Melville doesn’t get all that much right, but luckily he doesn’t purport to.
He includes the ‘Narwhale’ in BOOK II (OCTAVO) CHAPTER III of his library style classification system as such:
“(NARWHALE), that is, NOSTRIL WHALE.–Another instance of a curiously named whale, so named I suppose from his peculiar horn being originally mistaken for a peaked nose.
The creature is some sixteen feet in length, while its horn averages five feet, though some exceed ten, and even attain to fifteen feet. Strictly speaking, this horn is but a lengthened tusk, growing out from the jaw in a line a little depressed from the horizontal. But it is only found on the sinister side, which has an ill effect, giving its owner something analogous to the aspect of a clumsy left-handed man. What precise purpose this ivory horn or lance answers, it would be hard to say. It does not seem to be used like the blade of the sword-fish and bill-fish; though some sailors tell me that the Narwhale employs it for a rake in turning over the bottom of the sea for food. Charley Coffin said it was used for an ice-piercer; for the Narwhale, rising to the surface of the Polar Sea, and finding it sheeted with ice, thrusts his horn up, and so breaks through. But you cannot prove either of these surmises to be correct.
My own opinion is, that however this one-sided horn may really be used by the Narwhale–however that may be--it would certainly be very convenient to him for a folder in reading pamphlets. The Narwhale I have heard called the Tusked whale, the Horned whale, and the Unicorn whale. He is certainly a curious example of the Unicornism to be found in almost every kingdom of animated nature. From certain cloistered old authors I have gathered that this same sea-unicorn’s horn was in ancient days regarded as the great antidote against poison, and as such, preparations of it brought immense prices. It was also distilled to a volatile salts for fainting ladies, the same way that the horns of the male deer are manufactured into hartshorn.
Originally it was in itself accounted an object of great curiosity. Black Letter tells me that Sir Martin Frobisher on his return from that voyage, when Queen Bess did gallantly wave her jewelled hand to him from a window of Greenwich Palace, as his bold ship sailed down the Thames; “when Sir Martin returned from that voyage,” saith Black Letter, “on bended knees he presented to her highness a prodigious long horn of the Narwhale, which for a long period after hung in the castle at Windsor.” An Irish author avers that the Earl of Leicester, on bended knees, did likewise present to her highness another horn, pertaining to a land beast of the unicorn nature.
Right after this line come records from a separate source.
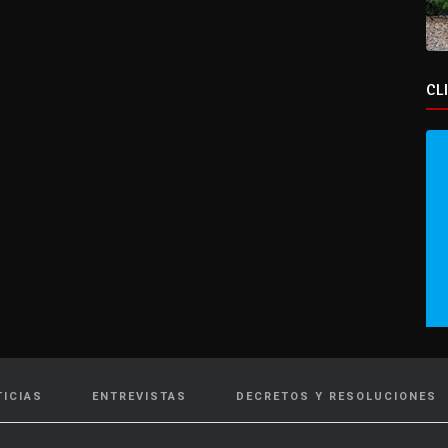
CL
TICIAS
ENTREVISTAS
DECRETOS Y RESOLUCIONES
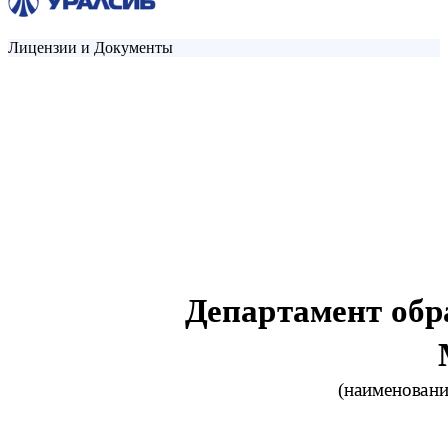
Лицензии и Документы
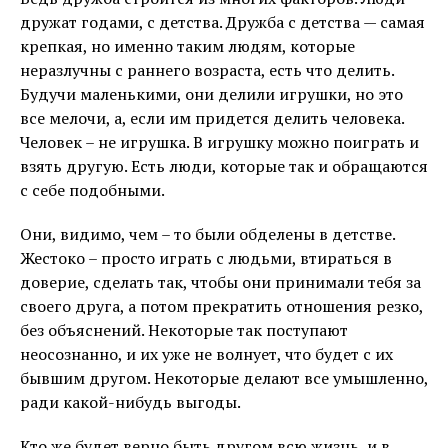
дружат годами, с детства. Дружба с детства — самая
крепкая, но именно таким людям, которые
неразлучны с раннего возраста, есть что делить.
Будучи маленькими, они делили игрушки, но это
все мелочи, а, если им придется делить человека.
Человек – не игрушка. В игрушку можно поиграть и
взять другую. Есть люди, которые так и обращаются
с себе подобными.
Они, видимо, чем – то были обделены в детстве.
Жестоко – просто играть с людьми, втираться в
доверие, сделать так, чтобы они принимали тебя за
своего друга, а потом прекратить отношения резко,
без объяснений. Некоторые так поступают
неосознанно, и их уже не волнует, что будет с их
бывшим другом. Некоторые делают все умышленно,
ради какой-нибудь выгоды.
Кто же будет верно быть другом всю жизнь, и в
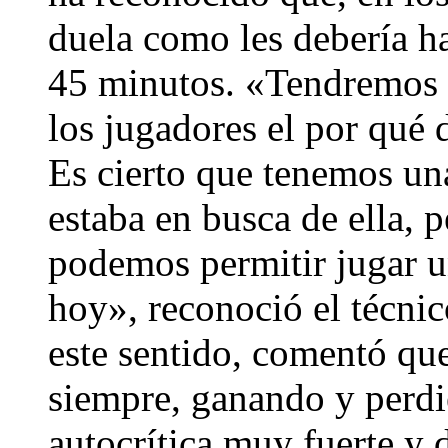
duela como les debería ha
45 minutos. «Tendremos q
los jugadores el por qué d
Es cierto que tenemos una
estaba en busca de ella, 
podemos permitir jugar 
hoy», reconoció el técnic
este sentido, comentó que
siempre, ganando y perdi
autocrítica muy fuerte y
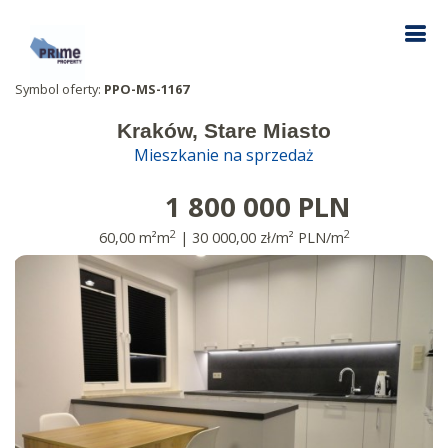
Symbol oferty:
PPO-MS-1167
Kraków, Stare Miasto
Mieszkanie na sprzedaż
1 800 000 PLN
2
2
60,00 m²m
| 30 000,00 zł/m² PLN/m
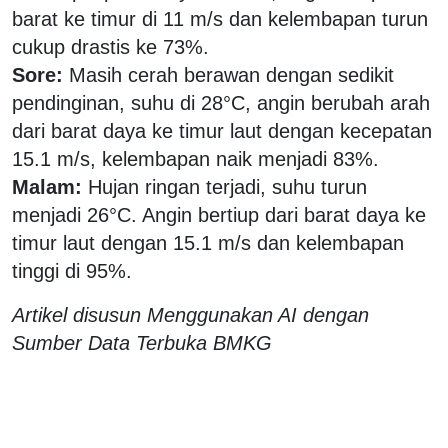
barat ke timur di 11 m/s dan kelembapan turun
cukup drastis ke 73%.
Sore:
Masih cerah berawan dengan sedikit
pendinginan, suhu di 28°C, angin berubah arah
dari barat daya ke timur laut dengan kecepatan
15.1 m/s, kelembapan naik menjadi 83%.
Malam:
Hujan ringan terjadi, suhu turun
menjadi 26°C. Angin bertiup dari barat daya ke
timur laut dengan 15.1 m/s dan kelembapan
tinggi di 95%.
Artikel disusun Menggunakan AI dengan
Sumber Data Terbuka BMKG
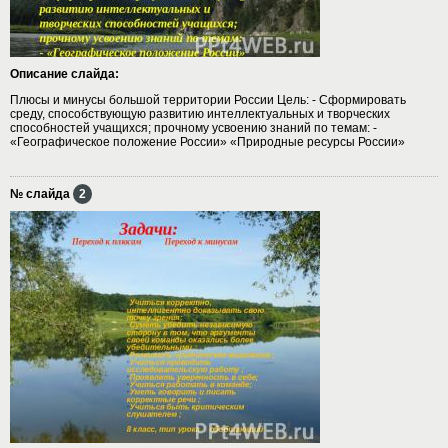
Описание слайда:
Плюсы и минусы большой территории России Цель: - Сформировать
среду, способствующую развитию интеллектуальных и творческих
способностей учащихся; прочному усвоению знаний по темам: -
«Географическое положение России» «Природные ресурсы России»
№ слайда
2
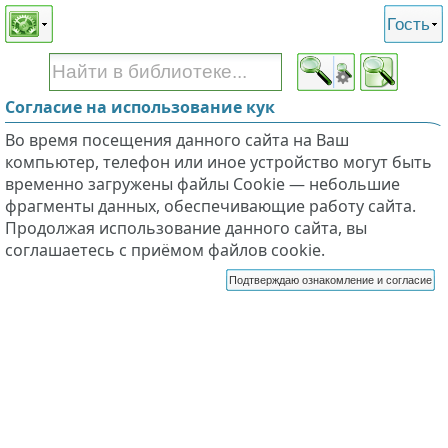
Этот сайт поддерживает
версию для незрячих и
Гость
слабовидящих
Согласие на использование кук
Во время посещения данного сайта на Ваш
компьютер, телефон или иное устройство могут быть
временно загружены файлы Cookie — небольшие
фрагменты данных, обеспечивающие работу сайта.
Продолжая использование данного сайта, вы
соглашаетесь с приёмом файлов cookie.
Подтверждаю ознакомление и согласие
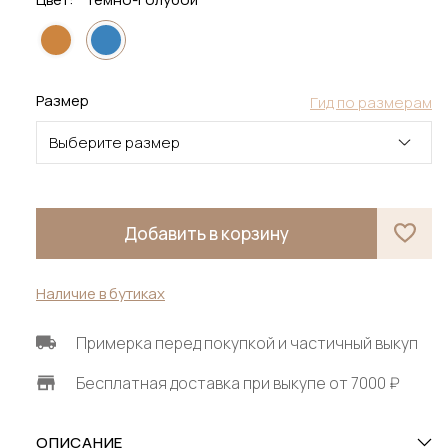
Размер
Гид по размерам
Выберите размер
Добавить в корзину
Наличие в бутиках
Примерка перед покупкой и частичный выкуп
Бесплатная доставка при выкупе от 7000 ₽
ОПИСАНИЕ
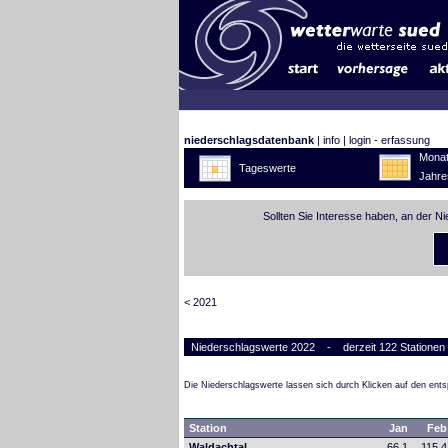
niederschlagsdatenbank
|
info
|
login - erfassung
Monat
Tageswerte
Jahre
Sollten Sie Interesse haben, an der N
< 2021
Niederschlagswerte 2022 - derzeit 122 Stationen
Die Niederschlagswerte lassen sich durch Klicken auf den en
Station
Jan
Feb
Waldachtal
66,1
115,4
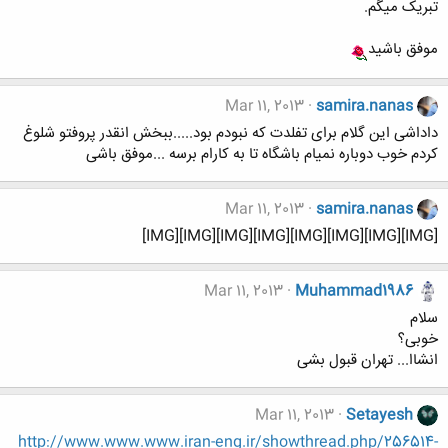
تبریک میگم.
موفق باشید
Mar 11, 2013
samira.nanas
داداشی این گلام برای تفلدت که نبودم بود.....ببخش انقدر پروفتو شلوغ
کردم خوب دوباره نمیام باشگاه تا به کارام برسه ...موفق باشی
Mar 11, 2013
samira.nanas
[IMG][IMG][IMG][IMG][IMG][IMG][IMG][IMG]
Mar 11, 2013
Muhammad1986
سلام
خوبی؟
انشاا... تهران قبول بشی
Mar 11, 2013
Setayesh
http://www.www.www.iran-eng.ir/showthread.php/256514-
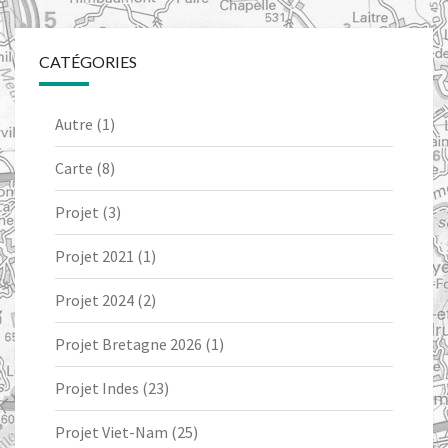
CATÉGORIES
Autre
(1)
Carte
(8)
Projet
(3)
Projet 2021
(1)
Projet 2024
(2)
Projet Bretagne 2026
(1)
Projet Indes
(23)
Projet Viet-Nam
(25)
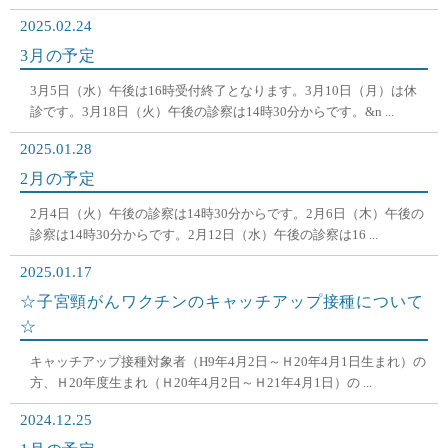
2025.02.24
3月の予定
3月5日（水）午後は16時受付終了となります。3月10日（月）は休
診です。3月18日（火）午後の診察は14時30分からです。&n ...
2025.01.28
2月の予定
2月4日（火）午後の診察は14時30分からです。2月6日（木）午後の
診察は14時30分からです。2月12日（水）午後の診察は16 ...
2025.01.17
☆子宮頸がんワクチンのキャッチアップ接種について
☆
キャッチアップ接種対象者（H9年4月2日～Ｈ20年4月1日生まれ）の
方、Ｈ20年度生まれ（Ｈ20年4月2日～Ｈ21年4月1日）の ...
2024.12.25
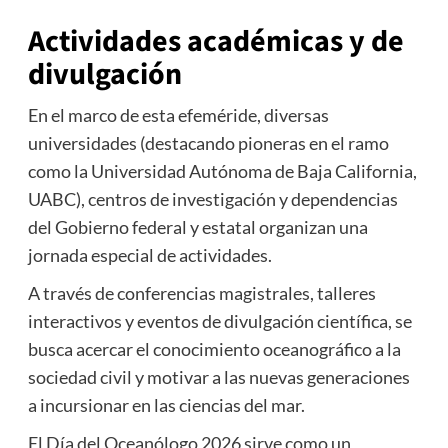
Actividades académicas y de
divulgación
En el marco de esta efeméride, diversas
universidades (destacando pioneras en el ramo
como la Universidad Autónoma de Baja California,
UABC), centros de investigación y dependencias
del Gobierno federal y estatal organizan una
jornada especial de actividades.
A través de conferencias magistrales, talleres
interactivos y eventos de divulgación científica, se
busca acercar el conocimiento oceanográfico a la
sociedad civil y motivar a las nuevas generaciones
a incursionar en las ciencias del mar.
El Día del Oceanólogo 2026 sirve como un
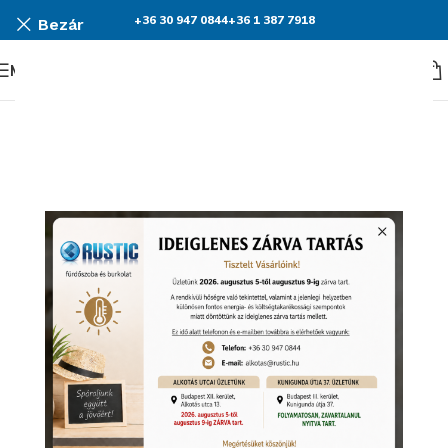
+36 30 947 0844
+36 1 387 7918
Bezár
Menü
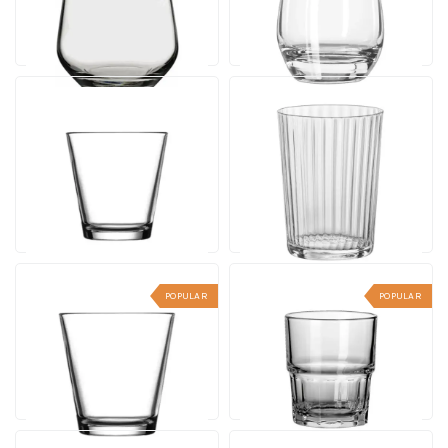
Ab
Ab
Ansehen
Ansehen
3,57
4,23
pro Stück
pro Stück
City Glas 19 cl.
Exclusiva Tumbler 50 cl
Inhalt 19 cl. | Ab 36 Stück
Inhalt 50 cl. | Ab 12 Stück
21 Werktagen einschl.
Druck
Ab
Ab
Ansehen
Ansehen
2,87
3,69
pro Stück
pro Stück
POPULAR
POPULAR
City Glas 25 cl.
Next Spatje Stapelbar
Inhalt 25 cl. | Ab 36 Stück
20 cl.
Inhalt 20 cl. | Ab 36 Stück
Ab
Ab
Ansehen
Ansehen
3,09
3,22
pro Stück
pro Stück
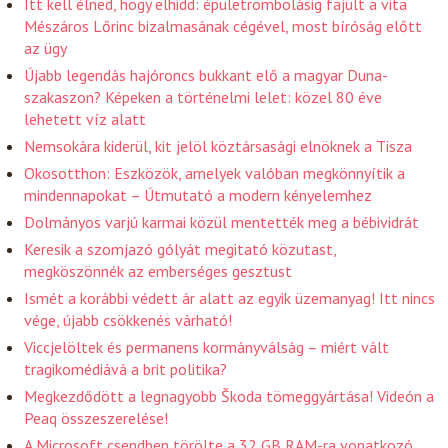
Itt kell élned, hogy elhidd: épületrombolásig fajult a vita
Mészáros Lőrinc bizalmasának cégével, most bíróság előtt
az ügy
Újabb legendás hajóroncs bukkant elő a magyar Duna-
szakaszon? Képeken a történelmi lelet: közel 80 éve
lehetett víz alatt
Nemsokára kiderül, kit jelöl köztársasági elnöknek a Tisza
Okosotthon: Eszközök, amelyek valóban megkönnyítik a
mindennapokat – Útmutató a modern kényelemhez
Dolmányos varjú karmai közül mentették meg a bébividrát
Keresik a szomjazó gólyát megitató közutast,
megköszönnék az emberséges gesztust
Ismét a korábbi védett ár alatt az egyik üzemanyag! Itt nincs
vége, újabb csökkenés várható!
Viccjelöltek és permanens kormányválság – miért vált
tragikomédiává a brit politika?
Megkezdődött a legnagyobb Škoda tömeggyártása! Videón a
Peaq összeszerelése!
A Microsoft csendben törölte a 32 GB RAM-ra vonatkozó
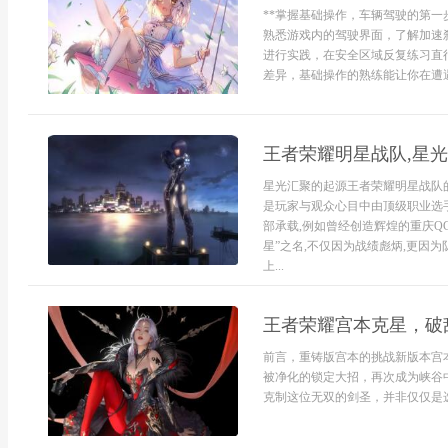
**掌握基础操作，车辆驾驶的第一
熟悉游戏内的驾驶界面，了解加速
进行实践，在安全区域反复练习直
差异，基础操作的熟练能让你在遭遇
王者荣耀明星战队,星
星光汇聚的起源王者荣耀明星战队的
是玩家与观众心目中由顶级职业选
部承载,例如曾经创造辉煌的重庆QGha
星”之名,不仅因为战绩彪炳,更因
上...
王者荣耀宫本克星，破
前言，重铸版宫本的挑战新版本宫本
被净化的锁定大招，再次成为峡谷
克制这位无双的剑圣，并非仅仅是选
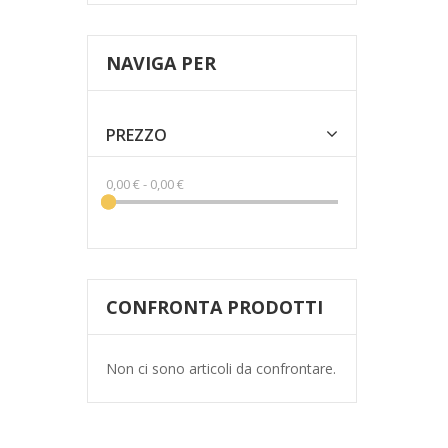
NAVIGA PER
PREZZO
0,00 €
-
0,00 €
CONFRONTA PRODOTTI
Non ci sono articoli da confrontare.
The Narwhale has a very picturesque, leopard-like look, being of a milk-white ground colour, dotted with round and oblong spots of black. His oil is very superior, clear and fine; but there is little of it, and he is seldom hunted. He is mostly found in the circumpolar seas.”
Indeed, the ‘Unicorn of the Sea’ and the origin of the mythos of horses with horns that live in distant lands.